In Kenya, jet fuel prices increased from $0.74 to $1.40 per liter within months, forcing airlines to adjust operations in response to rising input costs. Kenya Airways has reduced flights to the Middle East by 20% to 30% while increasing aircraft size on remaining routes to maintain passenger volumes. At the same time, Turkish Airlines has suspended or removed 10 African destinations as part of a broader revision of its summer 2026 schedule, while Air France-KLM has raised long-haul fares and Lufthansa has cut several thousand flights globally, reflecting wider cost containment across the aviation industry.
Fuel remains one of the most significant cost components in airline economics, accounting for 30% to 40% of operating expenses in African markets and reaching up to 55% for low-cost carriers. At this level of exposure, airlines typically respond through three mechanisms: higher ticket prices, reduced frequencies, or withdrawal from less profitable routes. In practice, all three adjustments are now occurring simultaneously, tightening air access into and within East Africa.

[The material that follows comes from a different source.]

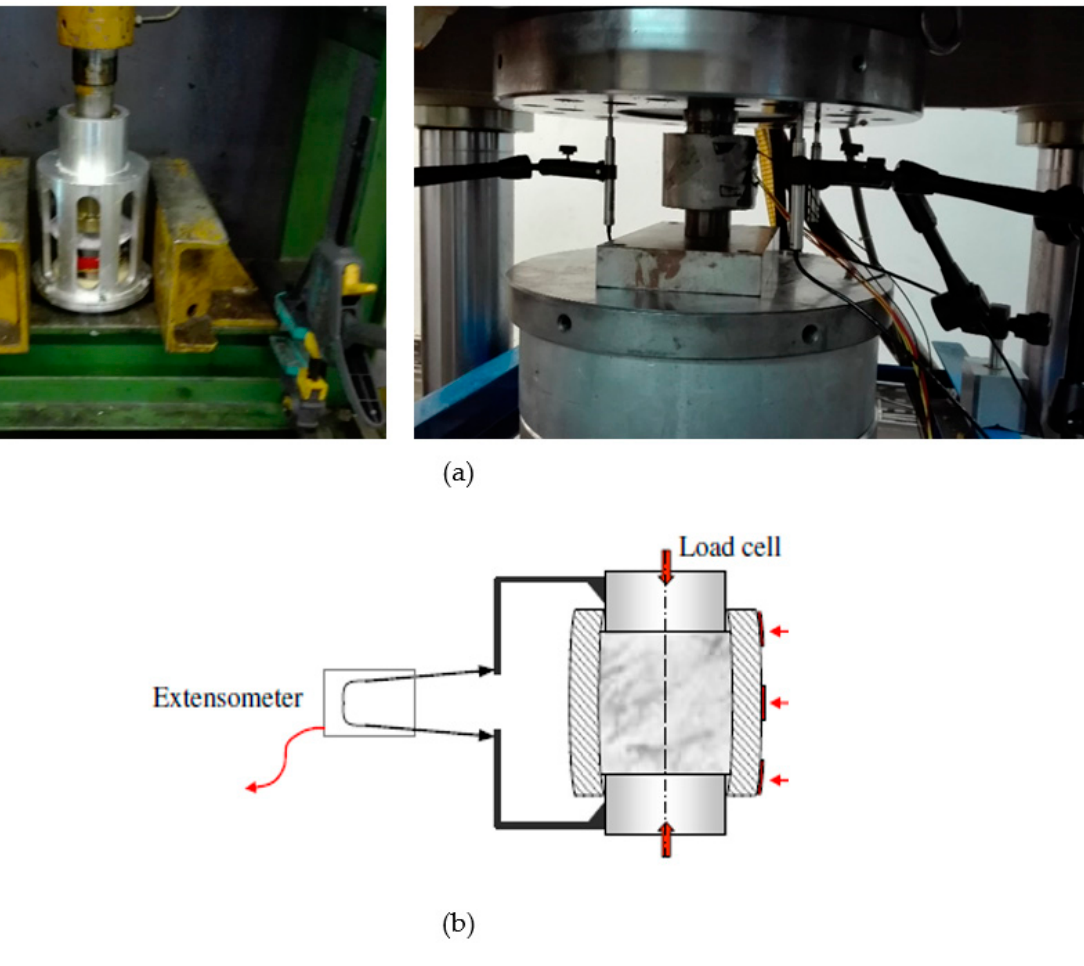
Figure 8. Quasioedometric compression testing method. ( a ) Experimental set-up. ( b ) Scheme of the instrumentation.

This shift comes at a sensitive moment for the region’s tourism sector, which had only recently returned to sustained growth after the pandemic shock. In Kenya, international arrivals declined from about 2.05 million in 2019 to 568,000 in 2020 before recovering to an estimated 2.7 million in 2025. Across the region, similar recovery patterns are visible, supported by tourism infrastructure expansion and destination investment strategies.
Tanzania recorded approximately 5.36 million tourists in 2024, while Uganda reached about 1.6 million arrivals in 2025, approaching pre-pandemic levels. These gains have been underpinned by airport expansion projects and tourism capacity upgrades, including developments at Kilimanjaro International Airport and Zanzibar in Tanzania, Bugesera International Airport in Rwanda, and broader transport investments ahead of Uganda’s 2027 Africa Cup of Nations preparations.
However, the current fuel shock is beginning to reshape the recovery trajectory through the aviation channel. As airlines optimize networks under rising cost pressure, capacity is increasingly concentrated on high-yield routes, while lower-margin and less dense African destinations face reductions in frequency or complete suspension. Secondary gateways that depend on stable feeder connections are particularly exposed, as reductions in service directly affect safari circuits, coastal tourism flows and regional travel packages.
The impact is further amplified by timing. According to to the World Bank estimates, mid-year travel seasons typically account for a significant share of annual arrivals in East Africa. Thus, any reduction in seat availability during this window translates directly into lost visitor flows, lower occupancy rates and reduced tourism receipts across hospitality and transport value chains.
Dependence on foreign carriers remains a structural constraint for East Africa’s long-haul connectivity, limiting regional control over pricing, route stability, and capacity allocation. According to the International Air Transport Association (IATA) in its Africa air transport outlook reports, intercontinental traffic into African destinations remains heavily dominated by non-African carriers, particularly on Europe–Africa and Middle East–Africa routes, reinforcing external control over key tourism gateways.
In this configuration, pricing and capacity decisions affecting East African tourism are increasingly shaped outside the continent, particularly by global network airlines adjusting routes based on fuel costs and profitability cycles. The World Bank has previously noted that air transport constraints in Africa directly reduce tourism competitiveness by increasing travel costs and lowering demand elasticity, particularly in long-haul leisure markets.
Despite these structural constraints, medium-term buffers are gradually emerging through airport expansion projects, regional integration efforts, and gradual improvements in intra-African connectivity. The World Travel & Tourism Council (WTTC) has consistently identified air connectivity as one of the most critical multipliers for tourism growth in Africa, with improved access linked directly to higher GDP contribution and employment creation in the sector. Growth in higher-value segments such as safari and eco-tourism is positioned by the governments to help cushion revenue performance even under higher travel costs, but volume growth remains vulnerable to sustained fare inflation and capacity tightening.